§ Directions for this task:
In the listing below, which lines contain the string "front"? Copy them all.

§ Input material:
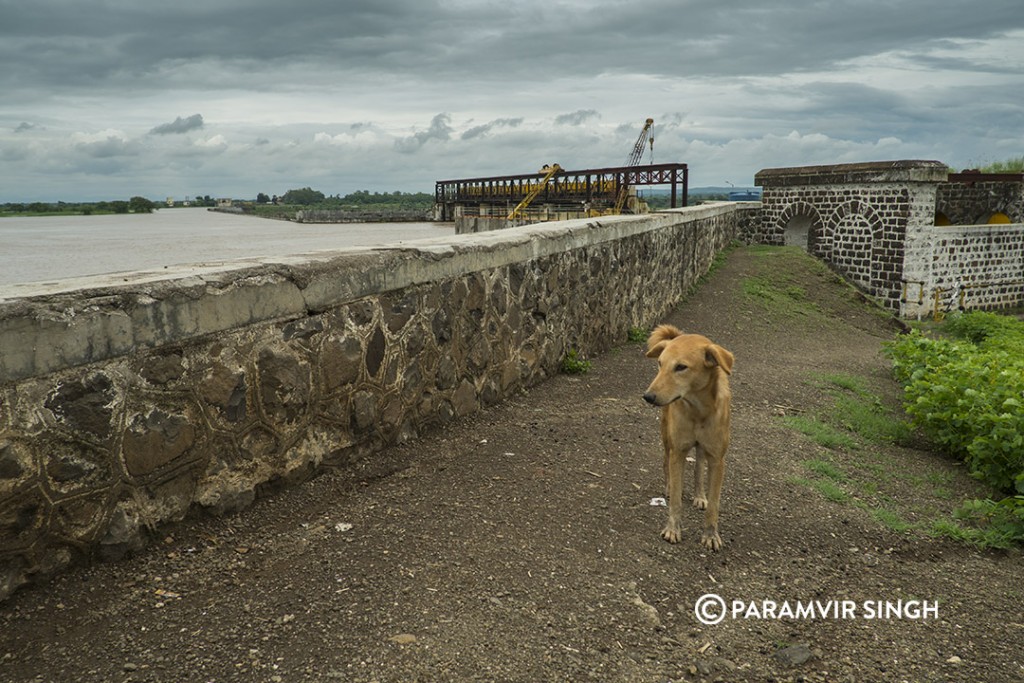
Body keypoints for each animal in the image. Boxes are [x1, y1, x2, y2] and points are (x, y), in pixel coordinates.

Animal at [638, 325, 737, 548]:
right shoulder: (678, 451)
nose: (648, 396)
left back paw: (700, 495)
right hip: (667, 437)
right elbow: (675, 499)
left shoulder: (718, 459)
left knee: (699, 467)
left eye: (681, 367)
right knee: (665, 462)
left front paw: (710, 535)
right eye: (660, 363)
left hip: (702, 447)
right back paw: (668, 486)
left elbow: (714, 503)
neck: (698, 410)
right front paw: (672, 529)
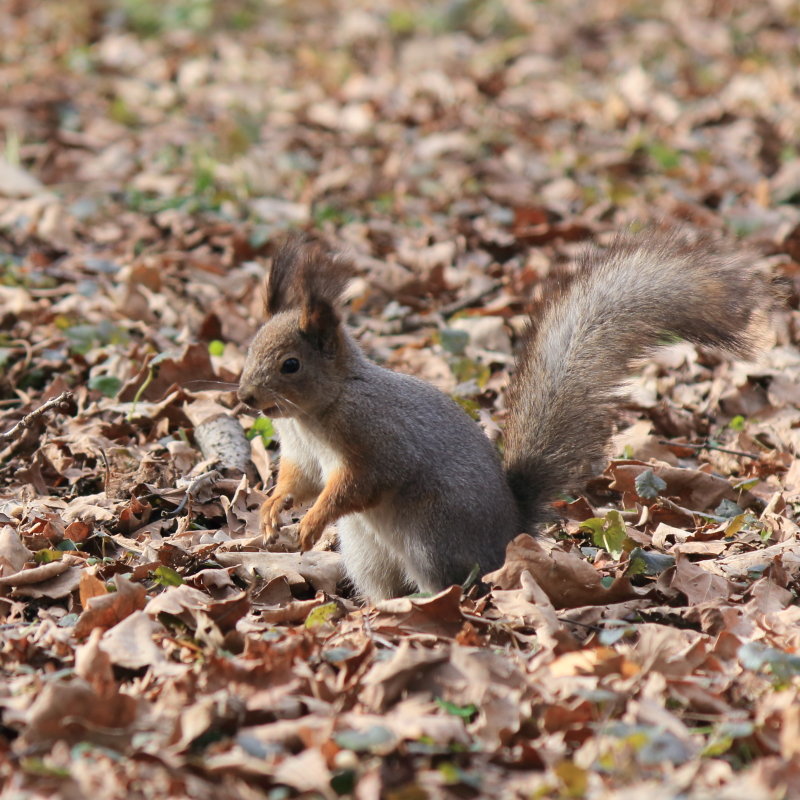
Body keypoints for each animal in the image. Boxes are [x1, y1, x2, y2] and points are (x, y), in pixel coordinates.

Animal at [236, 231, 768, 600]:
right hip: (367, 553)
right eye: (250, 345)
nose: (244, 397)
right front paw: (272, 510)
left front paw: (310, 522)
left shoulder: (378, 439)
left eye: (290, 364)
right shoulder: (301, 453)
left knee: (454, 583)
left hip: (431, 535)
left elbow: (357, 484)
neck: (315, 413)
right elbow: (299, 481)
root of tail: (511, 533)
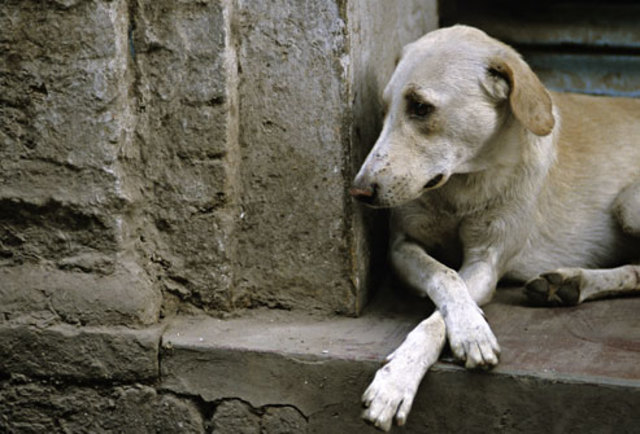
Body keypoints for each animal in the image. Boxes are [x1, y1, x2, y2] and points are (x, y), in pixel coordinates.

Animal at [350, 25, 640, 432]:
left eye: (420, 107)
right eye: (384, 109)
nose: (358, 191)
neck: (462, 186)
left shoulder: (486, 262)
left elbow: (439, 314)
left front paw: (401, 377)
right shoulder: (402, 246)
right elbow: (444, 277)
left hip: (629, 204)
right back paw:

§ Solution to this exercise:
left front paw: (710, 535)
right front paw: (672, 529)
right front paw: (272, 510)
left front paw: (310, 522)
left front paw: (401, 377)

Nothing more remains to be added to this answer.